The song is structured with two verses, a chorus, and an outro. It begins with the first verse, which is written as a six-line verse. This is followed by the so-called pre-chorus with its four lines, before the actual chorus begins. The chorus is written as an eight-line verse, consisting of a repeating four-line verse. The same structure is repeated in the second verse, although the second chorus is presented in a shortened version. This is followed by the outro, with which the song ends, simply repeating the final line of the chorus, "You are everywhere my one," twice.  In addition to the main vocals by Mai, the voice of Christoph Cronauer can be heard in the background.

== Contributors ==

| Song production Christoph Cronauer: backing vocals, composition, lyrics, music production; Daniel Cronauer: Composition, Lyrics; Vanessa Mai: vocals, composition, lyrics; Mixcube Studio: Mastering; Matthias Zürkler (B-Case): Mixing, composition, lyrics, music production; Visualization Sandra Ludewig: Photography; |

Productuion

- AFM Publishing: Music Publisher
- Budde Music Publishing: Music Publisher
- Edition Djorkaeff Beatzarre: music publisher
- Edition Teamscore: Music Publisher
- Edition Vanessa Mai: Music Publisher
- Fisherman Songs: Music Publisher
- Warner Music: Music label, distributor

== Reception ==
Philipp Kause of laut.de gave the album Traumfabrik two out of five stars. During his review, he concluded that Mai misused Autotune several times on the album, including in Küss mich wach and Von London nach New York.

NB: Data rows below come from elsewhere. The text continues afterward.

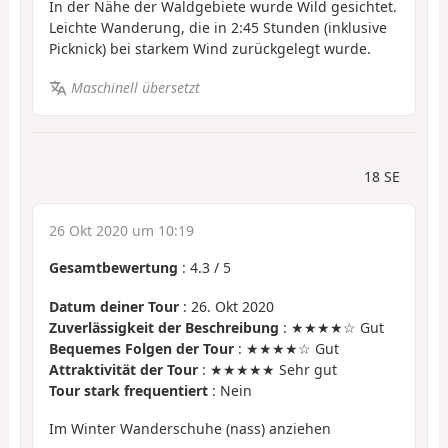
In der Nähe der Waldgebiete wurde Wild gesichtet.
Leichte Wanderung, die in 2:45 Stunden (inklusive
Picknick) bei starkem Wind zurückgelegt wurde.
Maschinell übersetzt
18 SE
26 Okt 2020 um 10:19
Gesamtbewertung
:
4.3
/
5
Datum deiner Tour
: 26. Okt 2020
Zuverlässigkeit der Beschreibung
: ★★★★☆ Gut
Bequemes Folgen der Tour
: ★★★★☆ Gut
Attraktivität der Tour
: ★★★★★ Sehr gut
Tour stark frequentiert
: Nein
Im Winter Wanderschuhe (nass) anziehen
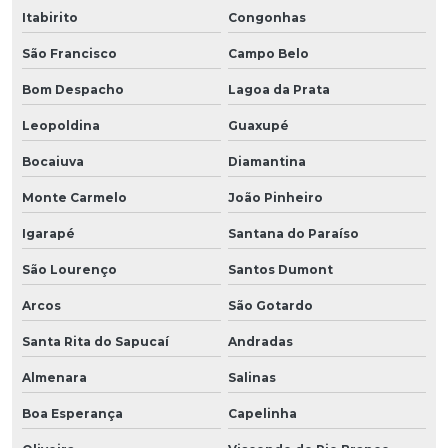
Itabirito
Congonhas
São Francisco
Campo Belo
Bom Despacho
Lagoa da Prata
Leopoldina
Guaxupé
Bocaiuva
Diamantina
Monte Carmelo
João Pinheiro
Igarapé
Santana do Paraíso
São Lourenço
Santos Dumont
Arcos
São Gotardo
Santa Rita do Sapucaí
Andradas
Almenara
Salinas
Boa Esperança
Capelinha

The online editorial team of the daily entertainment magazine Schmusa rated "Von London nach New York " (From London to New York) as "worth listening to." With this release, the singer remains true to her style: "She is authentic, versatile, and refuses to be pigeonholed into a rigid image." The song is the perfect blend of catchy pop and modern Schlager elements. Musically, it exudes a refreshing lightness. The melody is instantly memorable and takes listeners on a journey through vibrant metropolises. The title itself sounds almost like an anthem of freedom, perfectly in line with Mai's own message: "not to be bent out of shape and to follow your own path – both on stage and in life." With " Von London nach New York, " the singer once again makes a powerful statement: "She is not only one of Germany's most successful artists, but also one who understands how to constantly evolve without losing herself." Her music is a reflection of her personality – multifaceted, fearless, and full of energy.

Stephan Imming of the Schlagerprofis believes that the song takes you on an emotional journey. Carried by a light, airy, "tropical-inspired" production, " Von London nach New York" chases away any winter blues.

== Chart positions ==
"Von London nach New York" failed to enter the singles charts, but reached number 25 on the weekly German airplay chart on 21 March 2025.